### REQUIRED ACTIONS:
1. In the Supernova review, who directed the film?
2. Write a continuation of the Supernova review, starting right after its last sentence.

### EXTRACT:
——
19 October 20 words: Joanna Hoyes

Stanley Tucci and Colin Firth each offer a deeply moving performance in Supernova, says Joanna Hoyes...

Director: Harry Macqueen
Starring: Stanley Tucci, Colin Firth
Running time: 93 minutes

I always get a bit nervous about films that I know are going to make me cry. In fact, I tend to go out of my way to avoid them. I’ve never seen Titanic all the way through, I watched The Notebook once and I just can’t cope with The Snowman at Christmas. No one likes to feel sad and sometimes it’s easier to avoid difficult subjects, but even out of great sadness comes life affirming hope which is what Supernova achieves brilliantly. 

The film follows the story of Tusker, a novelist who is suffering from dementia, played by Stanley Tucci. His adoring partner and talented musician, Sam, played by Colin Firth, watches on, neither of them with much control over proceedings.
——
### DATASET CONTENT:
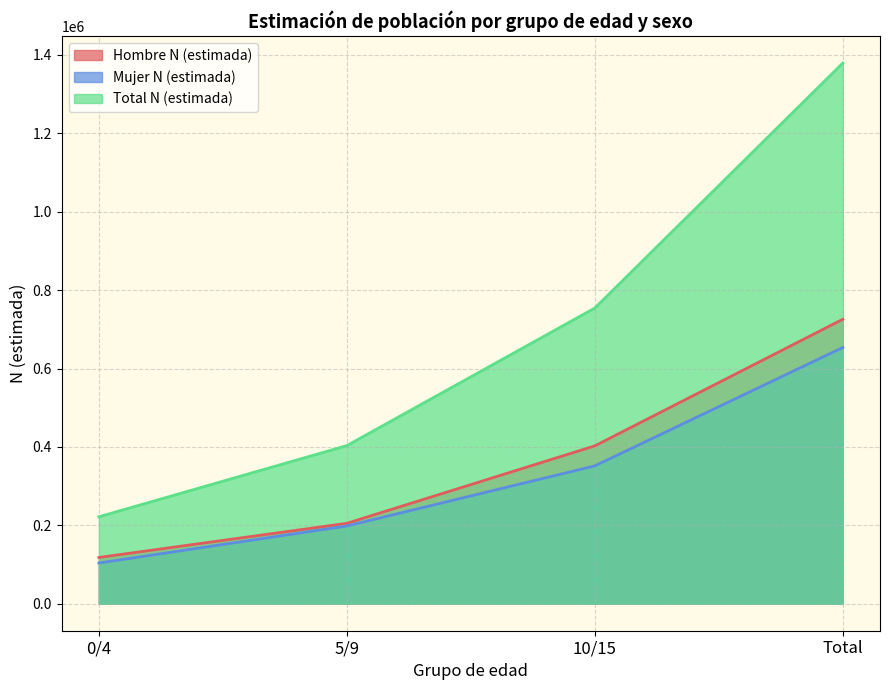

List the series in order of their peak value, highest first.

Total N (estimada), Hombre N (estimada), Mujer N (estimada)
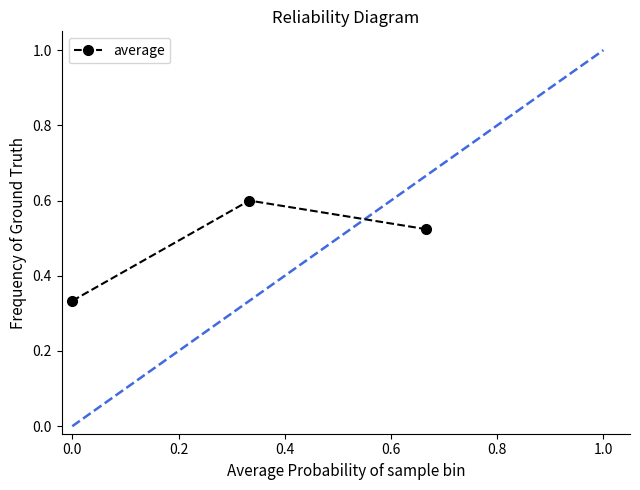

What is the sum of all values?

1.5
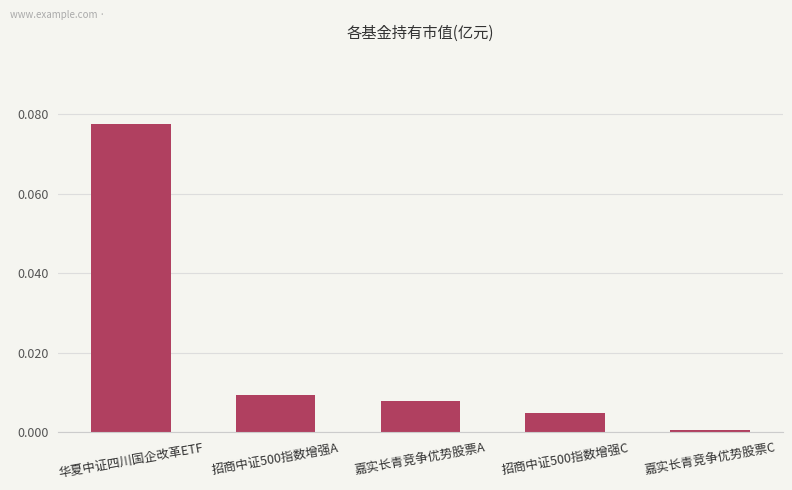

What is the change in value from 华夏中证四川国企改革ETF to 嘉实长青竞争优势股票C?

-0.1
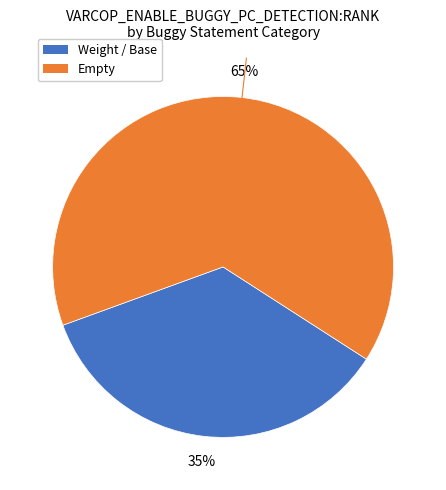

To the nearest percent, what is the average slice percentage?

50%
——
### RESULTS BY TASK:
1. Harry Macqueen

2.
There isn’t any particularly new ground covered here; no shocking plot twists or unexpected emotions. Tusker feels as though he is losing control of his life as his ability to remember gradually slips away and Sam silently suffers as the partner who cannot do anything but care for the man he has loved for many years until the end, which he believes is his right. It is a simplistic plot, however the core of this film is the pure unadorned, unconditional love between these two characters.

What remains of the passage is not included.